** Opening Information block **

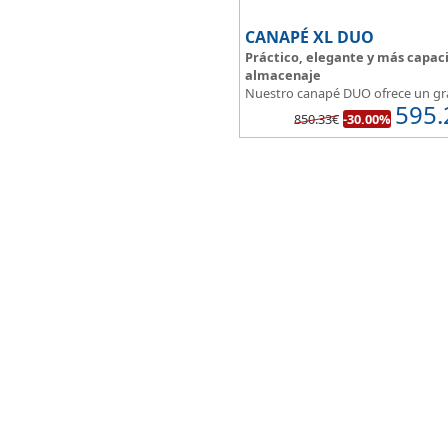
CANAPÉ XL DUO
Práctico, elegante y más capac
almacenaje
Nuestro canapé DUO ofrece un gr
595.
espacio de almacenaje.
850.33€
-30.00%
Su división interna facilita su insta
te permite colocar y distribuir mu
mejor todo lo que quieres guardar
Asegura la firmeza y calidad en el
descanso.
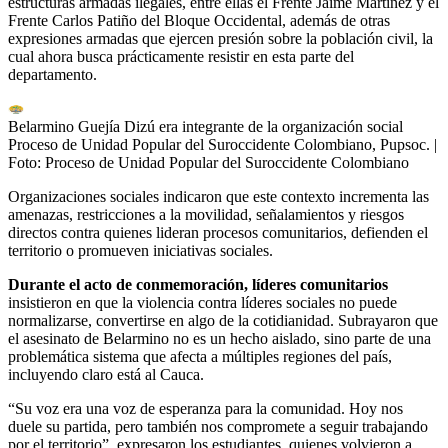
estructuras armadas ilegales, entre ellas el Frente Jaime Martínez y el
Frente Carlos Patiño del Bloque Occidental, además de otras
expresiones armadas que ejercen presión sobre la población civil, la
cual ahora busca prácticamente resistir en esta parte del
departamento.
Belarmino Guejía Dizú era integrante de la organización social
Proceso de Unidad Popular del Suroccidente Colombiano, Pupsoc.
|
Foto:
Proceso de Unidad Popular del Suroccidente Colombiano
Organizaciones sociales indicaron que este contexto incrementa las
amenazas, restricciones a la movilidad, señalamientos y riesgos
directos contra quienes lideran procesos comunitarios, defienden el
territorio o promueven iniciativas sociales.
Durante el acto de conmemoración, líderes comunitarios
insistieron en que la violencia contra líderes sociales no puede
normalizarse, convertirse en algo de la cotidianidad. Subrayaron que
el asesinato de Belarmino no es un hecho aislado, sino parte de una
problemática sistema que afecta a múltiples regiones del país,
incluyendo claro está al Cauca.
“Su voz era una voz de esperanza para la comunidad. Hoy nos
duele su partida, pero también nos compromete a seguir trabajando
por el territorio”, expresaron los estudiantes, quienes volvieron a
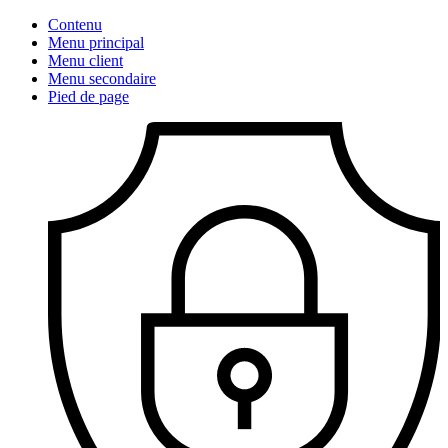
Contenu
Menu principal
Menu client
Menu secondaire
Pied de page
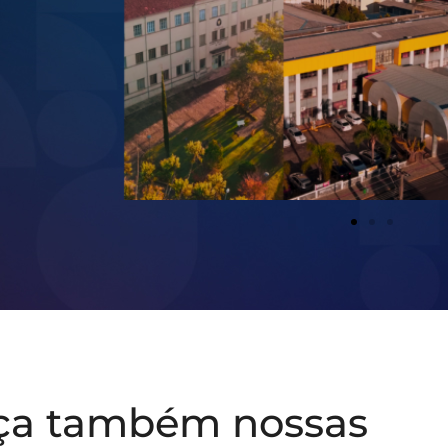
ça também nossas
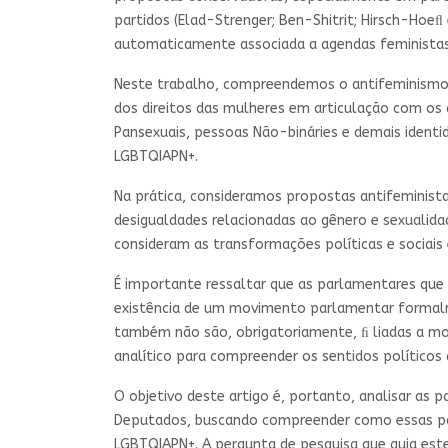
partidos (Elad-Strenger; Ben-Shitrit; Hirsch-Hoeﬂ
automaticamente associada a agendas feministas 
Neste trabalho, compreendemos o antifeminismo 
dos direitos das mulheres em articulação com os di
Pansexuais, pessoas Não-bináries e demais identida
LGBTQIAPN+.
Na prática, consideramos propostas antifeminist
desigualdades relacionadas ao gênero e sexualida
consideram as transformações políticas e sociai
É importante ressaltar que as parlamentares que
existência de um movimento parlamentar formal
também não são, obrigatoriamente, ﬁ liadas a mo
analítico para compreender os sentidos políticos a
O objetivo deste artigo é, portanto, analisar as
Deputados, buscando compreender como essas par
LGBTQIAPN+. A pergunta de pesquisa que guia est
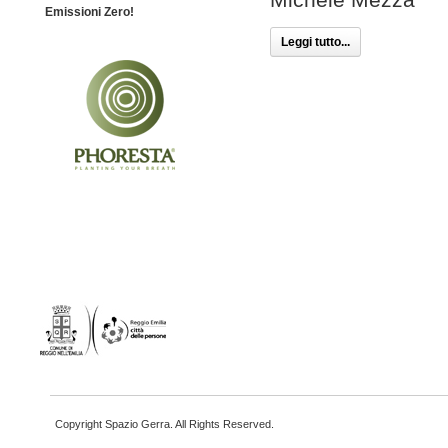
Emissioni Zero!
Leggi tutto...
Copyright Spazio Gerra. All Rights Reserved.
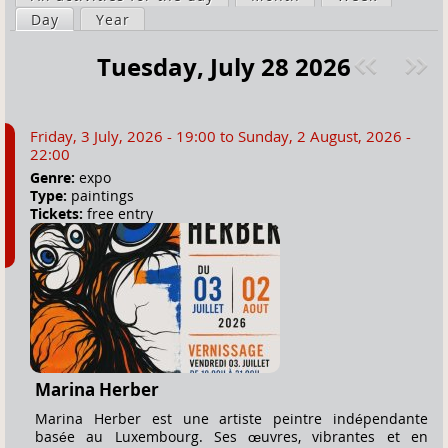
a
Day
(active tab)
Year
i
r
m
Tuesday, July 28 2026
e
a
Pre
ext
h
r
v
»
e
y
Friday, 3 July, 2026 - 19:00
to
Sunday, 2 August, 2026 -
r
t
22:00
e
a
Genre:
expo
Type:
paintings
b
Tickets:
free entry
s
Marina Herber
Marina Herber est une artiste peintre indépendante
basée au Luxembourg. Ses œuvres, vibrantes et en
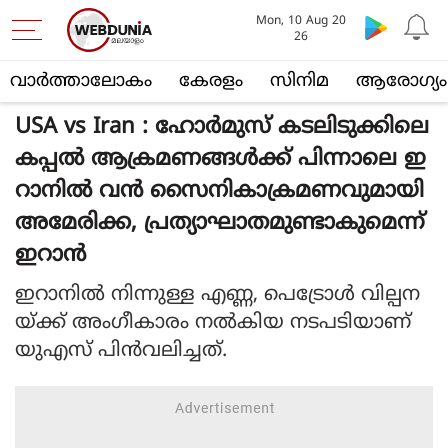
Mon, 10 Aug 20
26
വാര്‍ത്താലോകം
കേരളം
സിനിമ
ആരോഗ്യം
USA vs Iran : ഹോർമുസ് കടലിടുക്കിലെ
കപ്പൽ ആക്രമണങ്ങൾക്ക് പിന്നാലെ ഇ
റാനിൽ വൻ സൈനികാക്രമണവുമായി
അമേരിക്ക, പ്രത്യാഘാതമുണ്ടാകുമെന്ന്
ഇറാൻ
ഇറാനില്‍ നിന്നുള്ള എണ്ണ, പെട്രോള്‍ വില്പന
യ്ക്ക് അംഗീകാരം നല്‍കിയ നടപടിയാണ്
യുഎസ് പിന്‍വലിച്ചത്.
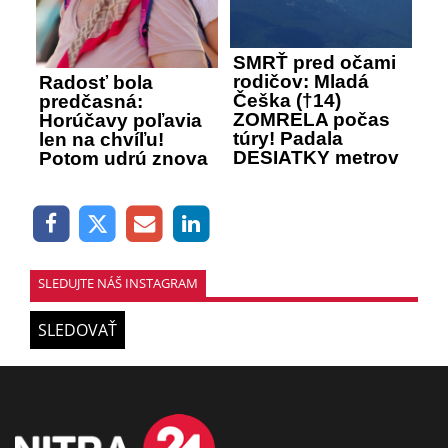
SMRŤ pred očami
rodičov: Mladá
Radosť bola
Češka (†14)
predčasná:
ZOMRELA počas
Horúčavy poľavia
túry! Padala
len na chvíľu!
DESIATKY metrov
Potom udrú znova
SLEDUJTE NÁŠ INSTAGRAM
SLEDOVAŤ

** Closing Information block **

§ Task objective:
Transcribe the text from all of the data above line for line, leaving out the picture markers.

§ Solution to this problem:
CANAPÉ XL DUO
Práctico, elegante y más capac
almacenaje
Nuestro canapé DUO ofrece un gr
595.
espacio de almacenaje.
850.33€
-30.00%
Su división interna facilita su insta
te permite colocar y distribuir mu
mejor todo lo que quieres guardar
Asegura la firmeza y calidad en el
descanso.
estructuras armadas ilegales, entre ellas el Frente Jaime Martínez y el
Frente Carlos Patiño del Bloque Occidental, además de otras
expresiones armadas que ejercen presión sobre la población civil, la
cual ahora busca prácticamente resistir en esta parte del
departamento.
Belarmino Guejía Dizú era integrante de la organización social
Proceso de Unidad Popular del Suroccidente Colombiano, Pupsoc.
|
Foto:
Proceso de Unidad Popular del Suroccidente Colombiano
Organizaciones sociales indicaron que este contexto incrementa las
amenazas, restricciones a la movilidad, señalamientos y riesgos
directos contra quienes lideran procesos comunitarios, defienden el
territorio o promueven iniciativas sociales.
Durante el acto de conmemoración, líderes comunitarios
insistieron en que la violencia contra líderes sociales no puede
normalizarse, convertirse en algo de la cotidianidad. Subrayaron que
el asesinato de Belarmino no es un hecho aislado, sino parte de una
problemática sistema que afecta a múltiples regiones del país,
incluyendo claro está al Cauca.
“Su voz era una voz de esperanza para la comunidad. Hoy nos
duele su partida, pero también nos compromete a seguir trabajando
por el territorio”, expresaron los estudiantes, quienes volvieron a
Contenu
Menu principal
Menu client
Menu secondaire
Pied de page
ça também nossas
partidos (Elad-Strenger; Ben-Shitrit; Hirsch-Hoeﬂ
automaticamente associada a agendas feministas 
Neste trabalho, compreendemos o antifeminismo 
dos direitos das mulheres em articulação com os di
Pansexuais, pessoas Não-bináries e demais identida
LGBTQIAPN+.
Na prática, consideramos propostas antifeminist
desigualdades relacionadas ao gênero e sexualida
consideram as transformações políticas e sociai
É importante ressaltar que as parlamentares que
existência de um movimento parlamentar formal
também não são, obrigatoriamente, ﬁ liadas a mo
analítico para compreender os sentidos políticos a
O objetivo deste artigo é, portanto, analisar as
Deputados, buscando compreender como essas par
LGBTQIAPN+. A pergunta de pesquisa que guia est
Emissioni Zero!
Leggi tutto...
Copyright Spazio Gerra. All Rights Reserved.
a
Day
(active tab)
Year
i
r
m
Tuesday, July 28 2026
e
a
Pre
ext
h
r
v
»
e
y
Friday, 3 July, 2026 - 19:00
to
Sunday, 2 August, 2026 -
r
t
22:00
e
a
Genre:
expo
Type:
paintings
b
Tickets:
free entry
s
Marina Herber
Marina Herber est une artiste peintre indépendante
basée au Luxembourg. Ses œuvres, vibrantes et en
Mon, 10 Aug 20
26
വാര്‍ത്താലോകം
കേരളം
സിനിമ
ആരോഗ്യം
USA vs Iran : ഹോർമുസ് കടലിടുക്കിലെ
കപ്പൽ ആക്രമണങ്ങൾക്ക് പിന്നാലെ ഇ
റാനിൽ വൻ സൈനികാക്രമണവുമായി
അമേരിക്ക, പ്രത്യാഘാതമുണ്ടാകുമെന്ന്
ഇറാൻ
ഇറാനില്‍ നിന്നുള്ള എണ്ണ, പെട്രോള്‍ വില്പന
യ്ക്ക് അംഗീകാരം നല്‍കിയ നടപടിയാണ്
യുഎസ് പിന്‍വലിച്ചത്.
SMRŤ pred očami
rodičov: Mladá
Radosť bola
Češka (†14)
predčasná:
ZOMRELA počas
Horúčavy poľavia
túry! Padala
len na chvíľu!
DESIATKY metrov
Potom udrú znova
SLEDUJTE NÁŠ INSTAGRAM
SLEDOVAŤ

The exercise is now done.